> _ACTIVITY_:
Rewrite the records from their first line through the line containing "to the standard", inclusive, replacing every occurrence of "Appendix" with "Annex" and leaving everything else unchanged.

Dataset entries
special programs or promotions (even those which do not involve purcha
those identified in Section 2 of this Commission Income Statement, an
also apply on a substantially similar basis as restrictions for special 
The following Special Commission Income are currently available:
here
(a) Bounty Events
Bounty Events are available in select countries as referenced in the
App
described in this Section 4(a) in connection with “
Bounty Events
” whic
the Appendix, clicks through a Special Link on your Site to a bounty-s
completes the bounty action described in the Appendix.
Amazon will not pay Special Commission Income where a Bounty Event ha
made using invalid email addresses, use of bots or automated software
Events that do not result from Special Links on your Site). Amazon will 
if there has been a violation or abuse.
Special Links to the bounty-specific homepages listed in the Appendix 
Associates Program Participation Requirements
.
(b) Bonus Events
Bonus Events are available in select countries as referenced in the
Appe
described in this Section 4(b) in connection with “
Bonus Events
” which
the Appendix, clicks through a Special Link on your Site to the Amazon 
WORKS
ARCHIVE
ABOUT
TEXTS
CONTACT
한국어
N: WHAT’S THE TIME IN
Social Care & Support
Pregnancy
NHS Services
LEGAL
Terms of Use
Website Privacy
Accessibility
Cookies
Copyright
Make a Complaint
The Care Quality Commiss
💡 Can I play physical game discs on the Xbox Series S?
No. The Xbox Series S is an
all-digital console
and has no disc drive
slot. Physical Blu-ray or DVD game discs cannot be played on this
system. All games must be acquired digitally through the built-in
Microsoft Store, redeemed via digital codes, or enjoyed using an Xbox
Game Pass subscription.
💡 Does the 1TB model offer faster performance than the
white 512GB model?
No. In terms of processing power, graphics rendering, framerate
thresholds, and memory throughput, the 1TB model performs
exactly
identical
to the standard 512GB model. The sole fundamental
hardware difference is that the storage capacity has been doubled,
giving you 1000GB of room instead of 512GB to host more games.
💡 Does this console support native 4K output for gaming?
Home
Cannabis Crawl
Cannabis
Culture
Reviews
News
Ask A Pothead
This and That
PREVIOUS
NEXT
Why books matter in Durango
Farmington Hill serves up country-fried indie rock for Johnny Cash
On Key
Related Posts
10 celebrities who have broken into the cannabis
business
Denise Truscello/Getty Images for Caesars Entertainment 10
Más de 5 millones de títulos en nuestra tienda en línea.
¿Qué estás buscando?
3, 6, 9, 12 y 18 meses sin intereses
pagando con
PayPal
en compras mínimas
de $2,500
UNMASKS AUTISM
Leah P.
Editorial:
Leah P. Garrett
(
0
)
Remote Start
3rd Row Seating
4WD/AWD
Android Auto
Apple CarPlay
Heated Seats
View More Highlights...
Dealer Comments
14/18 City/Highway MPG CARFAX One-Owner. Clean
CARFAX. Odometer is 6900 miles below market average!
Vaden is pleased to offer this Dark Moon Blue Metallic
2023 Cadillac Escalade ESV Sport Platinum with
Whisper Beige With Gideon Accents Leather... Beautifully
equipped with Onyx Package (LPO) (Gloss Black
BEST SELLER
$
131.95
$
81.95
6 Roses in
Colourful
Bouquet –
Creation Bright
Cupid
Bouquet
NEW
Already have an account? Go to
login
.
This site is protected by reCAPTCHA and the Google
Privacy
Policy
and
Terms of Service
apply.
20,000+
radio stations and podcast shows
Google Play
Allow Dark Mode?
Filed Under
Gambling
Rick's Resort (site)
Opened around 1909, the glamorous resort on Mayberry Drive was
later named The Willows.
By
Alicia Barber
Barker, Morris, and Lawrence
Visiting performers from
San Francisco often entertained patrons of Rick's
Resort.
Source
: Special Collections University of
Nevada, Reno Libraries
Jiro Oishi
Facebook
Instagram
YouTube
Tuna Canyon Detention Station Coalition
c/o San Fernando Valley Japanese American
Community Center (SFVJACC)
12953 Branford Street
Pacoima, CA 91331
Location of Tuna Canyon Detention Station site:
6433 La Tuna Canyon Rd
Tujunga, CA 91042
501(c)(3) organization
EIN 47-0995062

> _RESPONSE AREA_:
special programs or promotions (even those which do not involve purcha
those identified in Section 2 of this Commission Income Statement, an
also apply on a substantially similar basis as restrictions for special 
The following Special Commission Income are currently available:
here
(a) Bounty Events
Bounty Events are available in select countries as referenced in the
App
described in this Section 4(a) in connection with “
Bounty Events
” whic
the Annex, clicks through a Special Link on your Site to a bounty-s
completes the bounty action described in the Annex.
Amazon will not pay Special Commission Income where a Bounty Event ha
made using invalid email addresses, use of bots or automated software
Events that do not result from Special Links on your Site). Amazon will 
if there has been a violation or abuse.
Special Links to the bounty-specific homepages listed in the Annex 
Associates Program Participation Requirements
.
(b) Bonus Events
Bonus Events are available in select countries as referenced in the
Appe
described in this Section 4(b) in connection with “
Bonus Events
” which
the Annex, clicks through a Special Link on your Site to the Amazon 
WORKS
ARCHIVE
ABOUT
TEXTS
CONTACT
한국어
N: WHAT’S THE TIME IN
Social Care & Support
Pregnancy
NHS Services
LEGAL
Terms of Use
Website Privacy
Accessibility
Cookies
Copyright
Make a Complaint
The Care Quality Commiss
💡 Can I play physical game discs on the Xbox Series S?
No. The Xbox Series S is an
all-digital console
and has no disc drive
slot. Physical Blu-ray or DVD game discs cannot be played on this
system. All games must be acquired digitally through the built-in
Microsoft Store, redeemed via digital codes, or enjoyed using an Xbox
Game Pass subscription.
💡 Does the 1TB model offer faster performance than the
white 512GB model?
No. In terms of processing power, graphics rendering, framerate
thresholds, and memory throughput, the 1TB model performs
exactly
identical
to the standard 512GB model. The sole fundamental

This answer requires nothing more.